+++ Extract provided +++

The Good Shepherd

Saw this today and I have to say that I was blown away. I could see some poeple thinking the pace too slow and deliberate, but it never felt that way to me.

I also have to say that Damon has really impressed me this year as an actor. Always thought he did solid work, but he played an awesome spineless weasel in The Departed, and he plays his emotionally shut down company man to perfection.

This movie is FUCKING FANTASTIC. There is almost nothing wrong with it: great script, great acting, really great direction. Just excellent all around. As I’ve waited for Tom to release his Movies of 2006 thread, I’ve been thinking “Wow, nothing is even close to Little Miss Sunshine for me this year.” Well, sorry Little Miss Sunshine, but welcome to the #2 spot.

I saw a review that described this as “The Godfather of spy movies,” and that is 100% apt. This is a really excellent film. Go see it.

Really? So all the reviews that say that it is overlong, slow, muddled and uninteresting are wrong?

I mean, I am hoping the review are wrong since I’ve been looking forward to this one for a while. Now I can’t decide: Rywill and awdoughety’s recommendations or the legion of critics. Argh.

Trust Rywill. I’ll go see this on the strength of his recommend.

That, and Matt Damon is a kick ass actor.

I couldn’t follow the second half of the movie at all. Maybe it really does all make sense but a lot of the plot points were way too subtle for me. I didn’t think it was too slow or too long; I just wish I knew what was going on.

I’ll warn you that I’m the sort of person who doesn’t mind slow movies that much. It’s definitely long (three hours), but it doesn’t seem long when you’re watching it and it’s one of the only three-hour movies I’ve ever seen where there isn’t some scene or plotline that I thought “They should have cut that.” It definitely isn’t muddled – but it IS very complex, and it can be hard to follow if you’re not paying attention the whole time. God help you if you get up to use the restroom.

+++ The data +++

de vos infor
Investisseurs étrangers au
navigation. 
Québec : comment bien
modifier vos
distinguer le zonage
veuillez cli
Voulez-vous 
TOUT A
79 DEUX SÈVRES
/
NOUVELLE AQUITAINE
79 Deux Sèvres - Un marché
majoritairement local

+++

▶ **Required work**
A) List every film title named in the forum thread on The Good Shepherd, including its heading.
B) Resume the forum thread on The Good Shepherd after its final post.
The material has no connection to the forum thread on The Good Shepherd.

▶ **Replies**
A) The Good Shepherd, The Departed, Little Miss Sunshine, The Godfather

B)
I can understand someone criticizing it for being slow and too long, but I just don’t agree. It’s long, but the material justifies it; and it unfolds slowly, but that’s the sort of movie it is – and it’s interesting the entire time. Continuing the Godfather comparison, that was also long and unfolded pretty slowly. But still a great movie.

One thing about Matt Damon: he doesn’t really get much of a chance to act in this. He’s good at what he’s called on to do, but his character is so stonefaced and wooden that Damon doesn’t get much chance to show his chops (as my dad put it, “Damon was terrific – he runs the entire range from stoic to emotionless”). He actually does a good job with it, using very subtle changes in facial expression or posture to show his emotion, but it’s not what you would think of as an Oscar role, for example.

I have to say that I strongly disagree with the critics panning this film. It’s not too slow or too complicated for my tastes, but it definitely is much more deliberately paced than most films. There are a lot of characters and a lot of interactions that you have to pay attention to. It’s not going to hold your hand too much through the story, but I never felt it made leaps that left me behind.

I also wonder what some of these critics would say of an old school John Le Carre novel, because I felt those books and this movie have a lot in common.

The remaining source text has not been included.